MuonAll: Muon Variant for Efficient Finetuning of Large Language Models (2511.06086v1)

Abstract: Muon optimizer has demonstrated robust results in pretraining of LLMs but its performance in finetuning of existing public pretrained models is not yet explored. Currently, Muon is used along with AdamW introducing a scope of improvement for adopting all parameters inside Muon. We introduce MuonAll, which incorporates all the parameters inside Muon by transforming into 2D matrices. We conduct extensive finetuning experiments across publicly available LLMs with model sizes upto half billion parameters. Muon and MuonAll perform at par with AdamW across major benchmarks, highlighting their effectiveness as alternative optimizers. We open-source the distributed implementations of Muon and MuonAll, available at https://github.com/Saurabh750/optimizer

• The paper introduces MuonAll, a unified optimizer that extends momentum-based optimization to both one- and two-dimensional model parameters.
• The paper demonstrates that MuonAll achieves competitive performance with AdamW across benchmarks like MMLU and GSM8K while enhancing computational efficiency.
• The paper suggests that integrating advanced matrix norms could further boost fine-tuning and generalization capabilities in large language models.

MuonAll: Efficient Finetuning of LLMs

Introduction

The paper "MuonAll: Muon Variant for Efficient Finetuning of LLMs" explores the performance of the Muon optimizer for supervised finetuning (SFT) on publicly available, pretrained LLMs with sizes up to half a billion parameters. The core innovation of this research lies in the development of MuonAll, a unified optimizer that aims to encompass all model parameters, eliminating the conventional reliance on AdamW for certain parameters.

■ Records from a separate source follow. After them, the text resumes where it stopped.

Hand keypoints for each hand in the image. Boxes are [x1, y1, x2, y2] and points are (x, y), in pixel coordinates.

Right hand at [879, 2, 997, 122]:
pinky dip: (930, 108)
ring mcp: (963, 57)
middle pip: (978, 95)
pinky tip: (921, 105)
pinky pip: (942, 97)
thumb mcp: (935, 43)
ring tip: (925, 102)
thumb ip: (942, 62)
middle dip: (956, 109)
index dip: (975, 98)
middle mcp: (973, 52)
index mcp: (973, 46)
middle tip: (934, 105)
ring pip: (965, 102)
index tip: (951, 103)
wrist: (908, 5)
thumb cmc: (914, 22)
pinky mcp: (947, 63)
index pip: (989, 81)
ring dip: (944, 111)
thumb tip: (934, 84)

Background on Muon and MuonAll

The Muon optimizer is a momentum-based optimization algorithm tailored for two-dimensional parameters in neural networks. By implementing orthogonalization via Newton-Schulz iterations, Muon enhances the training efficiency of LLMs. Its updates leverage momentum and gradient information while orthogonalizing updates to address the common inefficiencies pervasive in other optimizers like SGD and Adam.

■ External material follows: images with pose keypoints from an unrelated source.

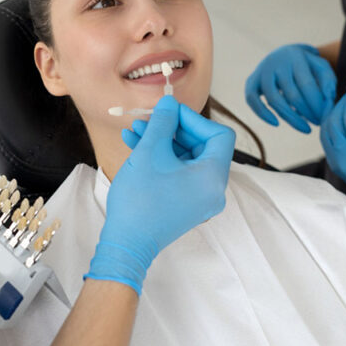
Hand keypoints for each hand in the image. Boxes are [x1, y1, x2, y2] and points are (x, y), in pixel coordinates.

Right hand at [87, 95, 235, 293]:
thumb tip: (169, 103)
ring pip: (187, 159)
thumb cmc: (140, 201)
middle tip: (150, 118)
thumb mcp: (150, 152)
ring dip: (163, 141)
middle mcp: (213, 189)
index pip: (219, 135)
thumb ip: (163, 122)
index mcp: (213, 177)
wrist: (126, 243)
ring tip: (136, 130)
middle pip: (202, 146)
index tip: (170, 113)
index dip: (194, 119)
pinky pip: (180, 173)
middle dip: (173, 128)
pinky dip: (162, 158)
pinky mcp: (187, 204)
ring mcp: (200, 199)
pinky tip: (136, 145)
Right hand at [245, 43, 336, 132]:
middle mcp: (276, 63)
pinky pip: (252, 100)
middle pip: (292, 94)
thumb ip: (328, 81)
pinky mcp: (251, 81)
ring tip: (305, 128)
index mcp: (296, 58)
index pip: (307, 85)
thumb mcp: (320, 66)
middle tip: (317, 123)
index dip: (316, 104)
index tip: (324, 117)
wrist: (282, 54)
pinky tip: (276, 123)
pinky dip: (262, 113)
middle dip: (307, 113)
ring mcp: (262, 72)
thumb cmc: (306, 65)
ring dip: (291, 118)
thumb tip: (328, 100)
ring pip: (274, 100)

MuonAll builds upon Muon by generalizing the parameter updates to include one-dimensional parameters. This generalization is achieved by temporarily converting one-dimensional parameters into diagonal matrices for the purpose of optimization, thereby unifying the optimization process within the Muon framework. The key steps in MuonAll include calculating the momentum, applying Newton-Schulz iterations, and reverting one-dimensional parameters back to their original form after optimization steps.

Experiments and Evaluation

To evaluate the effectiveness of MuonAll, the authors conducted SFT experiments on three LLMs: Qwen2-0.5B, SmolLM2-360M, and GPT2-medium. The evaluation centered around several benchmarks including MMLU, HellaSwag, PIQA, ARC-Easy, and others. Each optimizer—AdamW, Muon, and MuonAll—was tested with consistent hyperparameters to ensure comparability.

Qwen2-0.5B

MuonAll showed competitive performance relative to AdamW in benchmarks such as MMLU and GSM8K where MuonAll slightly underperformed compared to Muon alone. However, MuonAll demonstrated improvements over Muon in benchmarks where AdamW was superior, indicating its potential to serve as a standalone optimizer.

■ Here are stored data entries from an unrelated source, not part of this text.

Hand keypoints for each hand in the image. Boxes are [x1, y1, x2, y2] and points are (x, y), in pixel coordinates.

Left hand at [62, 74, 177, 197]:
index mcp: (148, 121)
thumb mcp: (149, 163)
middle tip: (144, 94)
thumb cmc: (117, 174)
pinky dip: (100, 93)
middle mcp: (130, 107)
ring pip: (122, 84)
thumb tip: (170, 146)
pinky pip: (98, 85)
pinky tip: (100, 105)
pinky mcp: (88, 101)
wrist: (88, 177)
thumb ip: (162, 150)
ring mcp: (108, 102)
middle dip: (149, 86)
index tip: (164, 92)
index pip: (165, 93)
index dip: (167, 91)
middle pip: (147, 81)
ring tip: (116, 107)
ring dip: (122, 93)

Figure 1: Benchmarks on Qwen2 0.5B

Figure 2: Validation loss on Qwen 0.5B

SmolLM2-360M

With SmolLM2-360M, Muon and MuonAll outperformed AdamW in the MMLU benchmark, showcasing their adaptability and efficiency. MuonAll particularly showed robustness by achieving similar or better results in tasks where AdamW excelled over Muon.

Figure 3: Benchmarks on SmolLM 360M

Figure 4: Validation loss on SmolLM 360M

GPT2-medium

For GPT2-medium models, Muon and MuonAll outstripped AdamW on the MMLU benchmark while maintaining competitive scores across others, further highlighting their capacity to contend with traditionally superior optimization methods.

Figure 5: Benchmarks on GPT2-medium after 2nd epoch

Conclusion

The introduction of MuonAll as a comprehensive optimizer for both one-dimensional and two-dimensional parameters marks an important development in the optimization of LLMs. MuonAll aligns closely with AdamW in terms of performance on various natural language processing benchmarks, while providing the computational efficiency through a more cleanly integrated optimization approach.

Future research prospects include exploring the integration of advanced matrix norms such as Schatten-p or trace norms into the Muon framework to further enhance model generalization capabilities and fine-tuning efficiency. Additionally, developing a deeper understanding of the pretraining-fin tuning dynamics using MuonAll could lead to optimized training schemes applicable to a broad range of NLP models.